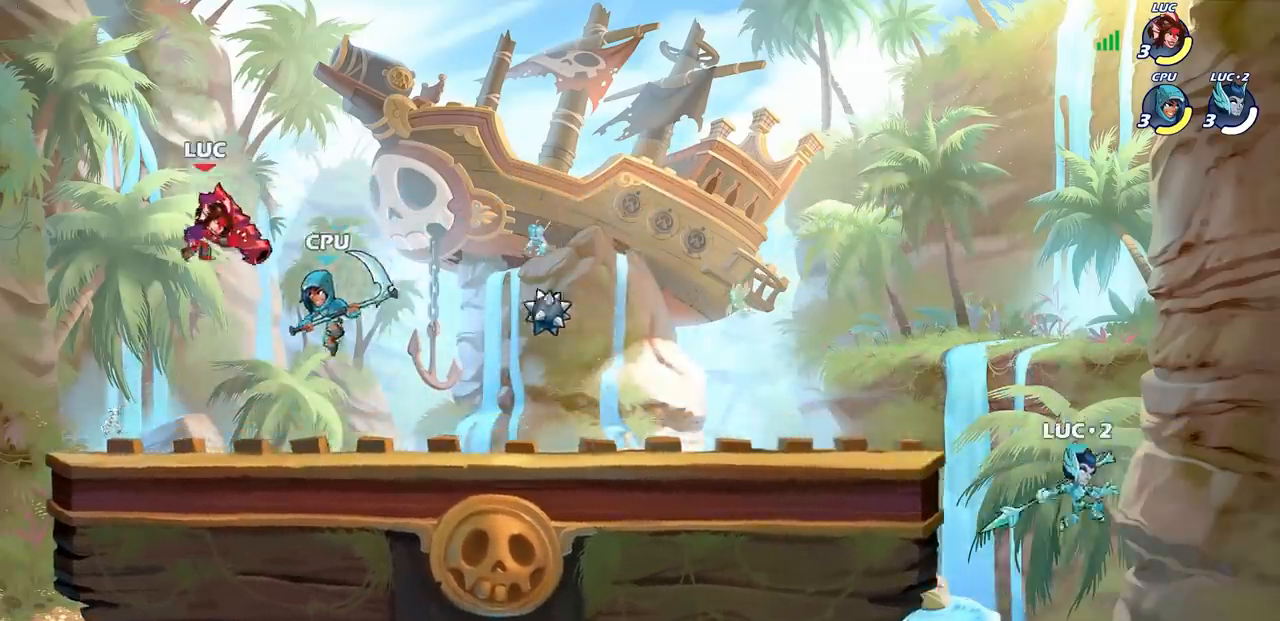
{"buttons": [], "left_stick": "right", "right_stick": "center", "events": [[217, "left_stick", "left"], [450, "left_stick", "right"]]}
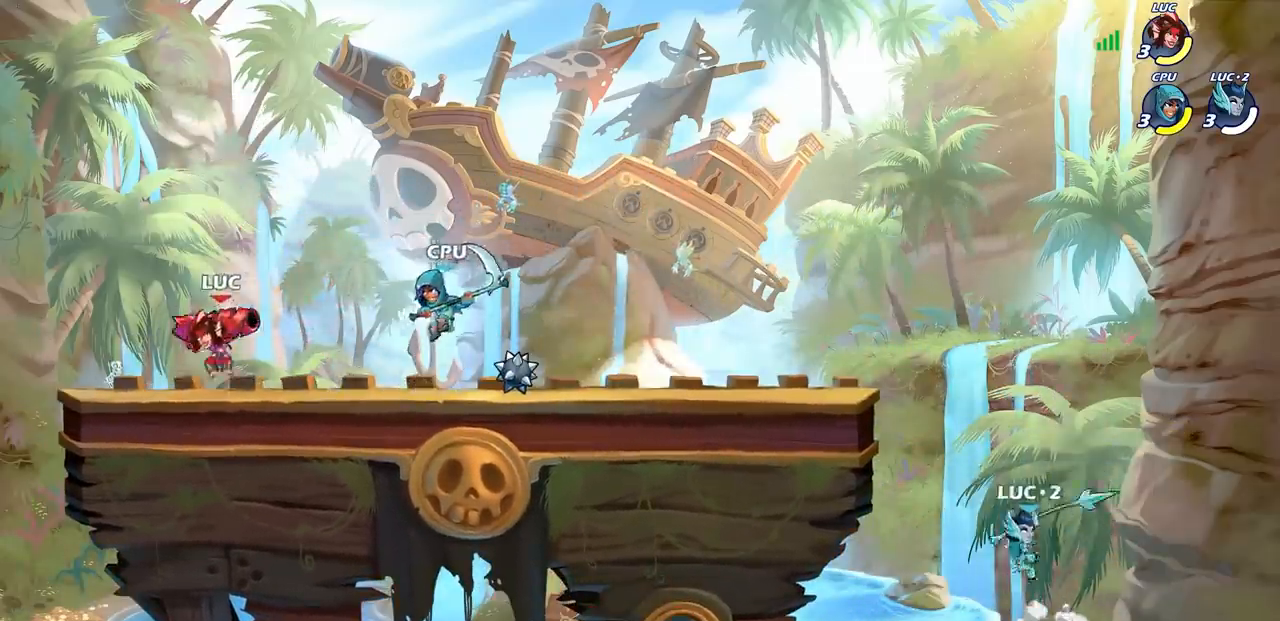
{"buttons": [], "left_stick": "center", "right_stick": "center", "events": [[83, "R2", "down"], [117, "SQUARE", "down"], [183, "R2", "up"], [233, "SQUARE", "up"], [317, "left_stick", "center"]]}
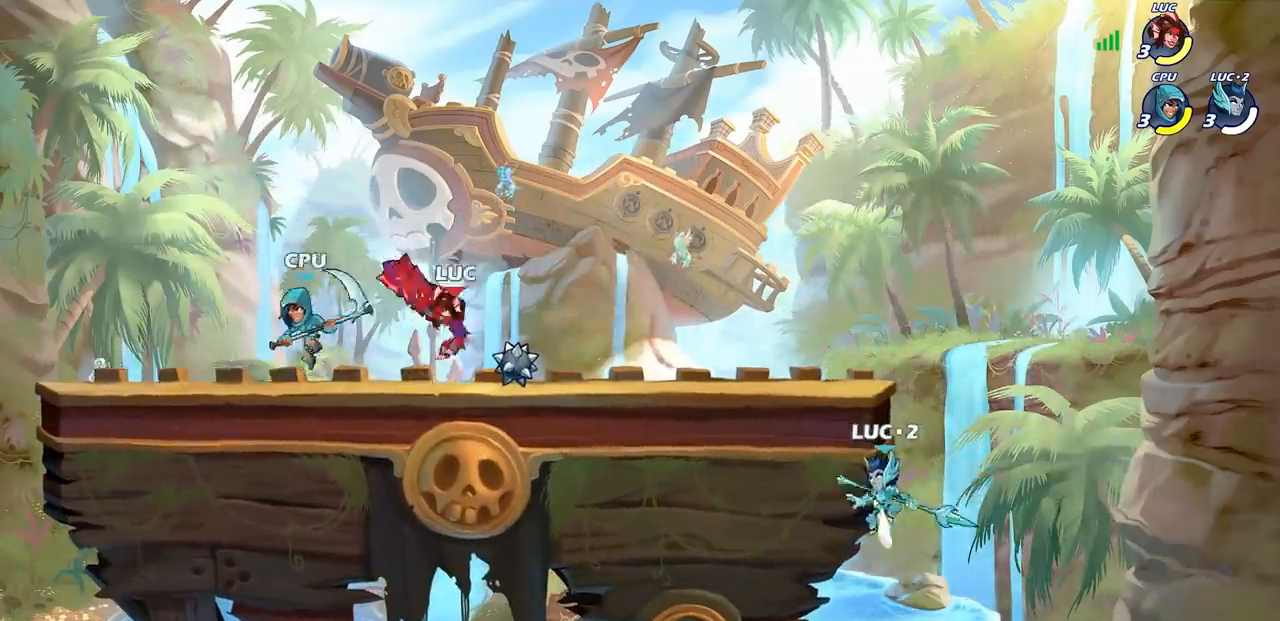
{"buttons": [], "left_stick": "down-left", "right_stick": "center", "events": [[100, "left_stick", "left"], [300, "left_stick", "down-left"], [350, "R2", "down"], [367, "SQUARE", "down"], [417, "R2", "up"], [450, "SQUARE", "up"]]}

*Directions*
For this exercise, transcribe the data exactly but without its pictures.

*Solution to the problem*
{"buttons": [], "left_stick": "right", "right_stick": "center", "events": [[217, "left_stick", "left"], [450, "left_stick", "right"]]}
{"buttons": [], "left_stick": "center", "right_stick": "center", "events": [[83, "R2", "down"], [117, "SQUARE", "down"], [183, "R2", "up"], [233, "SQUARE", "up"], [317, "left_stick", "center"]]}
{"buttons": [], "left_stick": "down-left", "right_stick": "center", "events": [[100, "left_stick", "left"], [300, "left_stick", "down-left"], [350, "R2", "down"], [367, "SQUARE", "down"], [417, "R2", "up"], [450, "SQUARE", "up"]]}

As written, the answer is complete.